Dominasi kognisi dan makna hidup yang tereduksi pada aspek-aspek ekonomis untuk bertahan hidup membuat manusia cenderung mengabaikan aspek naluri terdalamnya dan juga altruisme. Industrialisasi besar-besaran yang mendapatkan ruhnya melalui moralitas modernisme menyebabkan manusia hidup dalam nilai individualisme dan perlahan mengikis nilai altruisme agar dapat bertahan hidup. Mereka dibesarkan dengan janji pilihan kebebasan namun kebebasan pilihan itu sebenarnya tak pernah lepas dari keniscayaan mimpi untuk menjadi superior. Tantangan dan mimpi modernism tak pernah mengijinkan pilihan-pilihan bebas pada individu untuk dapat berkehendak sesuai dengan pilihan nuraninya.
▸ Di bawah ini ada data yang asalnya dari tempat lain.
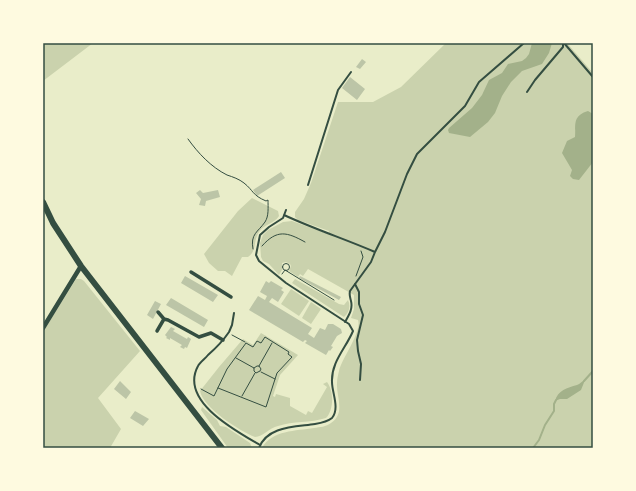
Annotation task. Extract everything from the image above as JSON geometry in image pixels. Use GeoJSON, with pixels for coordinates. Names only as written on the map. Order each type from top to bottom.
{"type":"FeatureCollection","features":[{"type":"Feature","properties":{"kind":"main road"},"geometry":{"type":"LineString","coordinates":[[43,202],[57,229],[81,266],[222,448]]}},
{"type":"Feature","properties":{"kind":"street"},"geometry":{"type":"LineString","coordinates":[[43,328],[81,266]]}},
{"type":"Feature","properties":{"kind":"street"},"geometry":{"type":"LineString","coordinates":[[190,272],[231,297]]}},
{"type":"Feature","properties":{"kind":"street"},"geometry":{"type":"LineString","coordinates":[[158,312],[164,319],[198,337],[211,333],[223,340]]}},
{"type":"Feature","properties":{"kind":"street"},"geometry":{"type":"LineString","coordinates":[[157,331],[164,319]]}},
{"type":"Feature","properties":{"kind":"lane"},"geometry":{"type":"LineString","coordinates":[[345,322],[351,310],[352,304],[349,295],[350,291],[371,262],[385,232],[407,174],[417,154],[465,106],[479,82],[524,43]]}},
{"type":"Feature","properties":{"kind":"lane"},"geometry":{"type":"LineString","coordinates":[[527,92],[535,80],[563,47],[564,43],[593,77]]}},
{"type":"Feature","properties":{"kind":"lane"},"geometry":{"type":"LineString","coordinates":[[308,185],[338,90],[351,72]]}},
{"type":"Feature","properties":{"kind":"lane"},"geometry":{"type":"LineString","coordinates":[[259,448],[265,437],[272,432],[328,421],[334,414],[336,406],[332,382],[333,374],[339,356],[353,331],[349,324],[286,284],[258,260],[257,252],[260,235],[268,227],[283,218],[286,210]]}},
{"type":"Feature","properties":{"kind":"lane"},"geometry":{"type":"LineString","coordinates":[[284,215],[375,252]]}},
{"type":"Feature","properties":{"kind":"lane"},"geometry":{"type":"LineString","coordinates":[[355,284],[359,292],[359,304],[363,315],[357,340],[361,364],[360,380]]}},
{"type":"Feature","properties":{"kind":"lane"},"geometry":{"type":"LineString","coordinates":[[234,313],[232,325],[228,333],[199,365],[195,373],[194,387],[198,397],[206,408],[215,416],[260,445]]}},
{"type":"Feature","properties":{"kind":"path"},"geometry":{"type":"LineString","coordinates":[[188,139],[196,150],[210,164],[227,175],[244,183],[254,195],[266,201],[268,200],[266,220],[256,231],[252,248],[257,252],[266,242],[277,234],[290,234],[305,242]]}},
{"type":"Feature","properties":{"kind":"path"},"geometry":{"type":"LineString","coordinates":[[355,284],[355,278],[363,257],[358,245]]}},
{"type":"Feature","properties":{"kind":"path"},"geometry":{"type":"LineString","coordinates":[[279,278],[285,270],[334,300]]}},
{"type":"Feature","properties":{"kind":"path"},"geometry":{"type":"LineString","coordinates":[[218,388],[266,407],[277,373],[292,357],[288,354],[289,352],[265,337],[261,343],[257,341],[253,347],[228,333]]}},
{"type":"Feature","properties":{"kind":"path"},"geometry":{"type":"LineString","coordinates":[[254,368],[259,366],[273,342]]}},
{"type":"Feature","properties":{"kind":"path"},"geometry":{"type":"LineString","coordinates":[[194,387],[198,387],[214,396],[227,369],[246,343]]}},
{"type":"Feature","properties":{"kind":"path"},"geometry":{"type":"LineString","coordinates":[[236,358],[254,368],[256,372]]}},
{"type":"Feature","properties":{"kind":"path"},"geometry":{"type":"LineString","coordinates":[[259,366],[261,369],[260,371]]}},
{"type":"Feature","properties":{"kind":"path"},"geometry":{"type":"LineString","coordinates":[[242,397],[256,372],[258,373],[260,371],[275,380]]}},
{"type":"Feature","properties":{"kind":"shaded area"},"geometry":{"type":"Polygon","coordinates":[[[43,43],[93,43],[43,81],[43,43]]]}},
{"type":"Feature","properties":{"kind":"shaded area"},"geometry":{"type":"Polygon","coordinates":[[[446,43],[567,43],[593,73],[593,448],[262,448],[266,442],[285,432],[325,426],[336,419],[339,410],[337,380],[341,366],[355,338],[358,325],[358,320],[351,318],[354,309],[354,295],[308,269],[303,276],[300,274],[298,277],[289,271],[291,266],[286,262],[282,263],[282,270],[279,275],[269,264],[263,261],[261,257],[260,243],[263,235],[268,230],[283,222],[292,221],[328,234],[329,231],[298,220],[295,217],[295,212],[304,199],[311,183],[338,102],[373,102],[401,87],[446,43]]]}},
{"type":"Feature","properties":{"kind":"shaded area"},"geometry":{"type":"Polygon","coordinates":[[[532,43],[552,43],[549,53],[542,64],[522,71],[511,82],[502,96],[495,113],[488,122],[470,137],[449,133],[449,128],[472,108],[482,95],[489,80],[502,73],[508,64],[522,61],[526,58],[529,54],[532,43]]]}},
{"type":"Feature","properties":{"kind":"shaded area"},"geometry":{"type":"Polygon","coordinates":[[[588,111],[593,114],[593,162],[579,180],[573,179],[570,176],[572,170],[562,153],[567,141],[575,137],[575,125],[577,118],[579,115],[588,111]]]}},
{"type":"Feature","properties":{"kind":"shaded area"},"geometry":{"type":"Polygon","coordinates":[[[252,198],[278,211],[279,216],[277,219],[261,229],[257,235],[253,252],[248,257],[242,257],[232,276],[225,271],[218,271],[209,263],[204,254],[238,211],[252,198]]]}},
{"type":"Feature","properties":{"kind":"shaded area"},"geometry":{"type":"Polygon","coordinates":[[[76,279],[81,279],[84,281],[140,351],[98,398],[121,429],[110,448],[43,448],[43,332],[76,279]]]}},
{"type":"Feature","properties":{"kind":"shaded area"},"geometry":{"type":"Polygon","coordinates":[[[295,279],[339,304],[344,305],[348,300],[349,309],[347,314],[344,317],[292,283],[295,279]]]}},
{"type":"Feature","properties":{"kind":"shaded area"},"geometry":{"type":"Polygon","coordinates":[[[291,289],[309,301],[299,316],[281,304],[291,289]]]}},
{"type":"Feature","properties":{"kind":"shaded area"},"geometry":{"type":"Polygon","coordinates":[[[311,302],[321,309],[311,324],[302,318],[311,302]]]}},
{"type":"Feature","properties":{"kind":"shaded area"},"geometry":{"type":"Polygon","coordinates":[[[261,333],[298,355],[280,375],[273,396],[275,397],[276,394],[290,398],[290,406],[306,415],[308,411],[312,413],[327,387],[323,384],[327,382],[331,390],[332,405],[329,415],[326,418],[314,421],[284,424],[275,427],[261,436],[255,437],[240,430],[208,405],[200,391],[243,339],[253,345],[261,333]]]}},
{"type":"Feature","properties":{"kind":"shaded area"},"geometry":{"type":"Polygon","coordinates":[[[585,380],[581,390],[567,399],[555,401],[558,394],[566,388],[578,385],[585,380]]]}},
{"type":"Feature","properties":{"kind":"shaded area"},"geometry":{"type":"Polygon","coordinates":[[[202,407],[217,420],[220,426],[226,427],[250,443],[252,448],[228,448],[201,410],[202,407]]]}},
{"type":"Feature","properties":{"kind":"building"},"geometry":{"type":"Polygon","coordinates":[[[362,59],[366,62],[360,69],[356,67],[362,59]]]}},
{"type":"Feature","properties":{"kind":"building"},"geometry":{"type":"Polygon","coordinates":[[[350,77],[365,89],[357,100],[342,88],[350,77]]]}},
{"type":"Feature","properties":{"kind":"building"},"geometry":{"type":"Polygon","coordinates":[[[281,172],[285,178],[257,196],[253,190],[281,172]]]}},
{"type":"Feature","properties":{"kind":"building"},"geometry":{"type":"Polygon","coordinates":[[[200,190],[203,193],[218,190],[220,197],[206,201],[205,206],[199,205],[201,199],[196,193],[200,190]]]}},
{"type":"Feature","properties":{"kind":"building"},"geometry":{"type":"Polygon","coordinates":[[[185,276],[218,295],[213,302],[181,283],[185,276]]]}},
{"type":"Feature","properties":{"kind":"building"},"geometry":{"type":"Polygon","coordinates":[[[300,276],[341,297],[339,300],[299,278],[300,276]]]}},
{"type":"Feature","properties":{"kind":"building"},"geometry":{"type":"Polygon","coordinates":[[[266,281],[269,283],[271,281],[283,288],[281,290],[284,292],[278,302],[272,298],[269,302],[312,328],[308,334],[314,338],[320,328],[325,330],[328,324],[333,324],[341,329],[342,333],[337,336],[331,346],[333,347],[326,355],[305,343],[307,341],[305,340],[303,342],[249,310],[258,296],[265,300],[267,296],[260,292],[266,281]]]}},
{"type":"Feature","properties":{"kind":"building"},"geometry":{"type":"Polygon","coordinates":[[[171,298],[208,320],[204,327],[166,305],[171,298]]]}},
{"type":"Feature","properties":{"kind":"building"},"geometry":{"type":"Polygon","coordinates":[[[155,301],[161,304],[153,319],[147,315],[155,301]]]}},
{"type":"Feature","properties":{"kind":"building"},"geometry":{"type":"Polygon","coordinates":[[[171,327],[175,329],[173,331],[187,339],[188,337],[191,339],[187,348],[185,347],[184,349],[180,347],[182,345],[170,338],[170,340],[166,338],[167,337],[165,335],[171,327]]]}},
{"type":"Feature","properties":{"kind":"building"},"geometry":{"type":"Polygon","coordinates":[[[120,381],[131,392],[126,399],[114,389],[120,381]]]}},
{"type":"Feature","properties":{"kind":"building"},"geometry":{"type":"Polygon","coordinates":[[[135,411],[149,419],[143,426],[130,418],[135,411]]]}},
{"type":"Feature","properties":{"kind":"waterway"},"geometry":{"type":"LineString","coordinates":[[584,381],[593,371]]}},
{"type":"Feature","properties":{"kind":"waterway"},"geometry":{"type":"LineString","coordinates":[[533,448],[539,440],[545,425],[554,411],[554,404],[556,400]]}}]}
Individualisme manusia modern tak pernah bertujuan untuk mencapai self–harmony. Mereka adalah pemuja kemajuan namun bukan harmoni. Individualisme ini terlanjur diarahkan terhadap pemenuhan aspek-aspek material yang berada di luar dirinya.Griffin menjelaskan bahwa dorongan spiritual manusia modern adalah selalu ingin menjadi selaras dengan yang nyata. Dengan kata lain spirit materialisme membuat kita menjadi selalu ingin selaras dengan hal-hal dan proses material. Produktif, efisien, dan efektif dalam pemenuhan objek yang bersifat material dalam dunia kapital adalah cara yang mau tak mau harus diambil oleh manusia modern untuk bertahan hidup.
Mac Intire mengatakan bahwa hilangnya aspek altruism dalam moralitas modern terkait dengan etika modernitas itu sendiri yaitu :1) etika kewajiban Kant, yaitu melakukan kewajiban atas apa-apa yang perlu dilakukan; 2) etika kalkulasi untung-rugi, maksimalisasi hasil dengan menggunakan analisis rasional; 3) emotivisme, ekspresi emotif atas individualisme dimana aku menjadi penentu dan mempunyai otoritas atas segala sesuatu.
Kasus Wan Yue adalah satu contoh kasus yang menegaskan bahwa rasio yang dibangun oleh masyarakat tak lebih bersifat instrumental. Nilai kemanusiaan yang dianggap tak tercerap oleh pengetahuan indrawi menyebabkan manusia jauh menggapai-gapai dan kebingungan dengan makna kehidupan yang bersifat nurani. Hal yang nurani adalah hal yang abstrak dan sulit digapai. Moralitas modern nampaknya terlampau dijauhkan dalam memahami moralitas diluar hal-hal ekonomis. Moralitas utama akan kemanusiaan dan kehidupan terlanjur dibangun berdasarkan nilai-nilai ekonomis. Tuntutan kebutuhan dan kepentingan material lebih bersifat kongkrit dan rasional daripada hal ihwal perilaku prososial dan kemanusiaan yang bersifat abstrak.
Perkawinan rasionalitas modern dengan logika ekonomi industri menyebabkan pekerjaan ekonomis menjadi satu-satunya nilai yang tak ternafikkan. Hal ini tak hanya dilakukan oleh masyarakat kapitalis, bahkan masyarakat komunis juga menempatkan moralitas pekerjaan ekonomis menjadi nilai utama. Sebagaimana masyarakat komunis meletakkan persamaan atas segalanya dalam mencapai kemajuan-kemajuan yang bersifat ekonomi.
Lalu kemudian timbul pertanyaan benarkah sistem individualisme kompetitif sebagai bentuk dari prinsip rasionalitas struggle of existence telah membawa kebaikan dan kesejahteraan bagi umat manusia? Tak ada yang memungkiri bahwa kelahiran rasionalisme berdampak pada kemajuan-kemajuan ilmu pengetahuan dan teknologi seperti sekarang ini, namun apakah kesejahteraan psikologis benar-benar dapat dicapai selama empat abad terakhir ini?